Tan et al. [3] focused on the design and implementation of a home health-care system using Bluetooth, web service and Global System for Mobile communication (GSM) short message service. In this study the authors implemented a mobile ECG unit that comprised a sensor, transmitter and receiver.
The ECG physiological signal was passed to a remote database of the health web server unit based on the SOAP for diagnosis through the internet. This study used the web service to enhance the flexibility of architecture and convenience of usage, which improved medical quality and reduced medical costs.
A system called Telemedicine [10] has been developed to improve the quality of home-based care and medical treatment. The system supports 24-hour real-time monitoring in a patient’s home by reliable sensors, which are responsible for measuring the physiological signals of the patient and sending this data to the patient’s computer through wireless communication. The computer analyzes and stores the data.
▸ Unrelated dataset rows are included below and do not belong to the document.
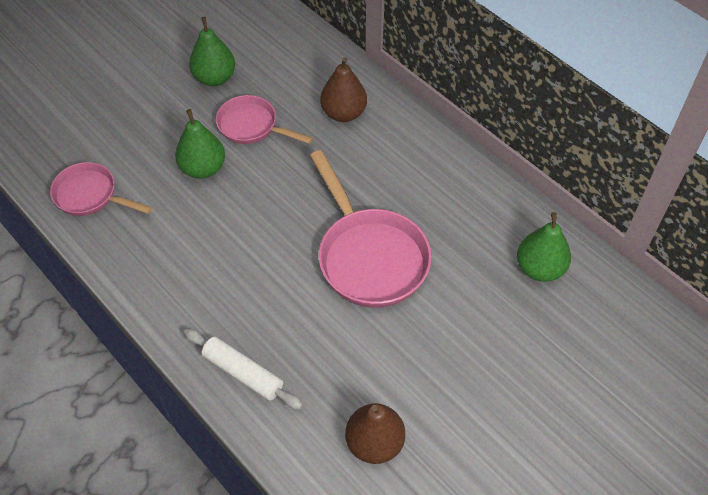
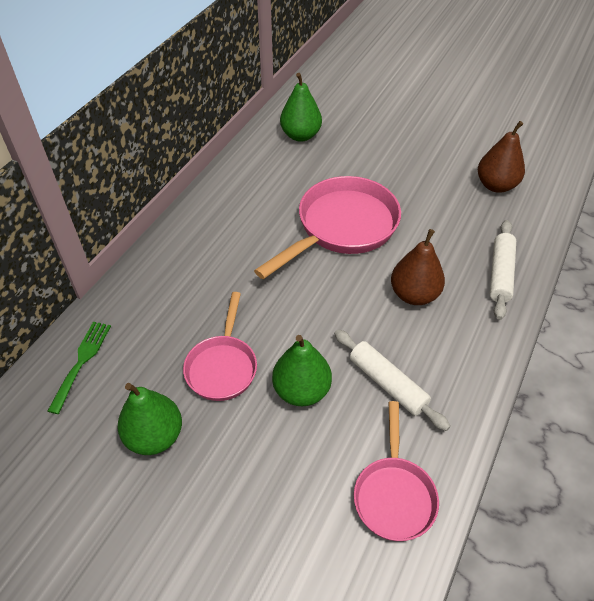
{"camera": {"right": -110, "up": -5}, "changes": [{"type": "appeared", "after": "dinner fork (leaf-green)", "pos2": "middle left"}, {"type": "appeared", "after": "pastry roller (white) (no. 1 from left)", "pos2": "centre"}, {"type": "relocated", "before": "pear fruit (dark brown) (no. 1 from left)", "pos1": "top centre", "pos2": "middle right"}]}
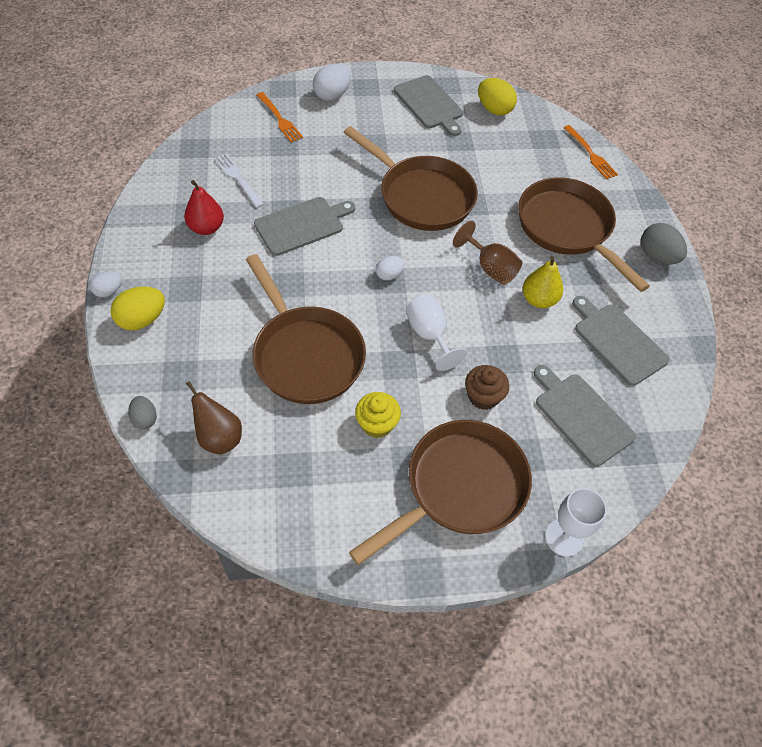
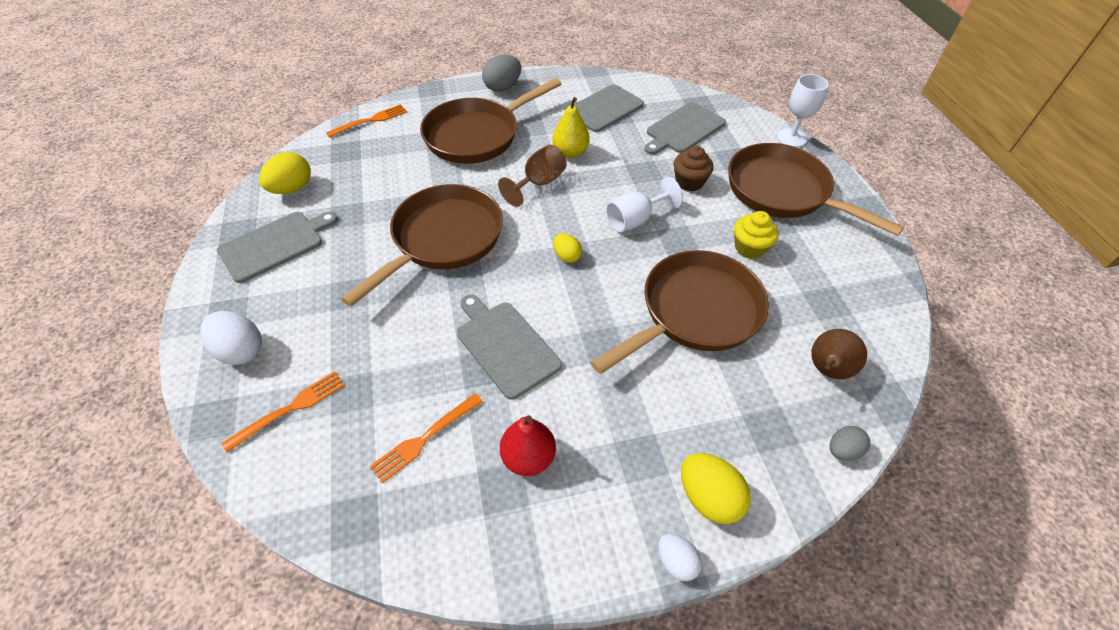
{"camera": {"right": -95, "up": -5}, "changes": [{"type": "colour", "before": "dinner fork (white)", "after": "dinner fork (bright orange) (no. 3 from left)", "pos1": "top left", "pos2": "bottom centre"}, {"type": "colour", "before": "egg (white) (no. 3 from left)", "after": "egg (golden) (no. 2 from left)", "pos1": "centre", "pos2": "centre"}]}
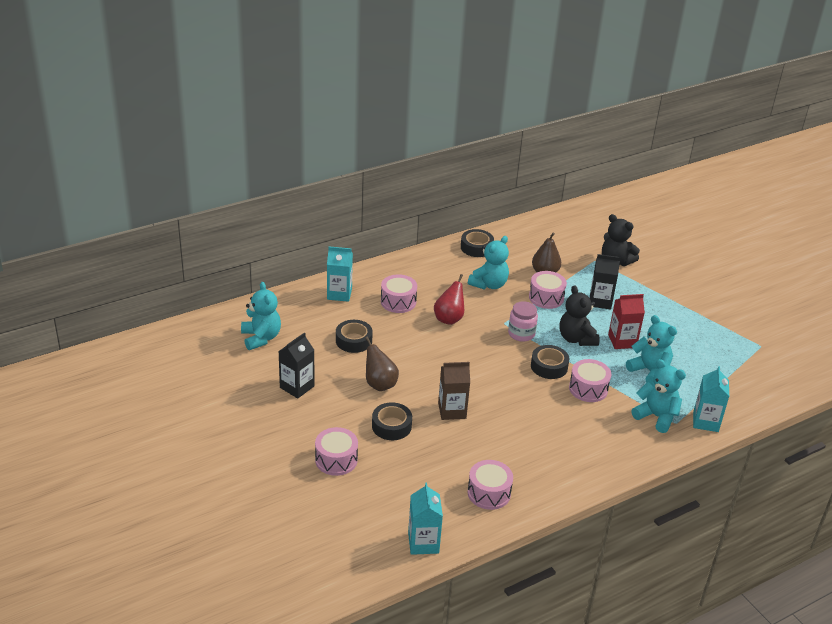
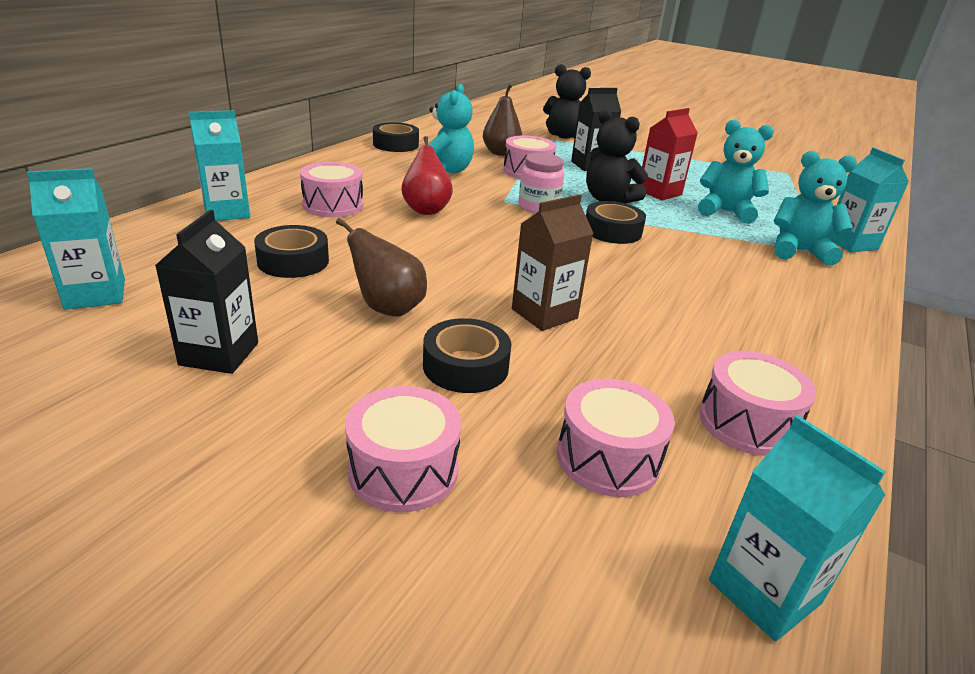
{"camera": {"right": -30, "up": -5}, "changes": [{"type": "relocated", "before": "drum (rose-pink) (no. 5 from left in the first image)", "after": "drum (rose-pink) (no. 4 from left)", "pos1": "middle right", "pos2": "centre"}, {"type": "exchanged", "before": "teddy (turquoise) (no. 1 from left)", "after": "juice carton (turquoise) (no. 1 from left)", "pos1": "middle left", "pos2": "middle left"}]}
For medical care, a project called CodeBlue [10] was developed by the division of engineering and applied science at Harvard University. The project explored the application of a wireless sensor network to a range of medical applications including pre-hospital, in-hospital emergency care, disaster response and stroke patient rehabilitation. The project integrated medical sensors with lower power wireless networks, which used wireless ad-hoc routing protocols for critical care, security, robustness and prioritization. The hardware architecture of the project focused on many aspects, including ultra-lower-power sensing, computation and communication. The project also implemented 3D location tracking using radio signal information and adaptive resource management, congestion control and bandwidth allocation in the wireless sensor network.
Another project [10] has been initiated to integrate body sensors with the internet. Sensors were attached to the body of a patient and connected with other sensor nodes through wireless transmission.
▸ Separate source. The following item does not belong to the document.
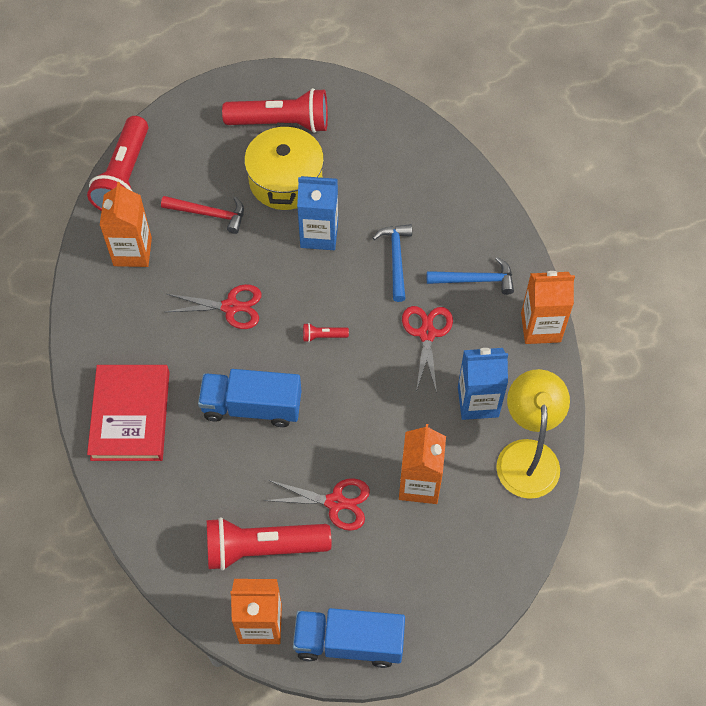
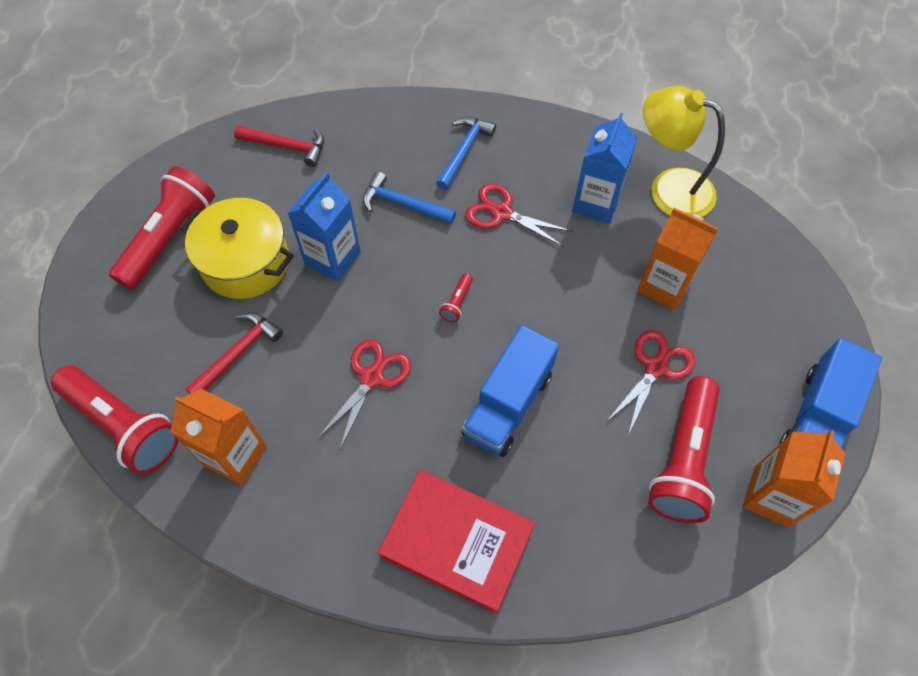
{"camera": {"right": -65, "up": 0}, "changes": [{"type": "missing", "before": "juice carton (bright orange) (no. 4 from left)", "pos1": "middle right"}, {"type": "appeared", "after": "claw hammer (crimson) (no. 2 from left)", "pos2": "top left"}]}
The wireless body sensor network comprised several body sensor units and one body control unit. The body control unit was responsible for collecting data from all body sensor units and sending this data to
the internet. Body sensor units were responsible for measuring the necessary physiological signal of patients. This data could be used for disease diagnosis or disease prediction. The project was suitable for hospital applications, home care services, healthcare centers and sports medicine.
1.3. Objective
Home health-care is a useful solution to improve medical quality by using wireless technology to transmit physiological signals to a hospital. The hospital uses this data to do long-term monitoring.
Doctors can use this data to make diagnoses or predict future diseases. To implement the home health-care system for multiple users, the wireless sensor network is need. The wireless sensor network is comprised of many sensor nodes, and has lower power consumption, high addressing capability and low transmission latency.
1.4. Thesis Organization
This study is organized as follows. Chapter 2 briefly introduces the rationale of ECG and SpO2
and describes implementation methods for ECG sensor and SpO2 sensors. Chapter 3 illustrates the implementation methods of hardware and firmware for the wireless sensor network. Chapter 4 describes the design method of web-based management. In Chapter 5 we show experimental results of the whole system. These experimental results include the wireless sensor network and the web-based management system. Chapter 6 compares the wireless sensor network in this study with existing research, and describes related advanced applications. Chapter 7, the final chapter of this study, provides some conclusions and deals with another great challenge of this area of research. We also provide directions of future research for the extended applications.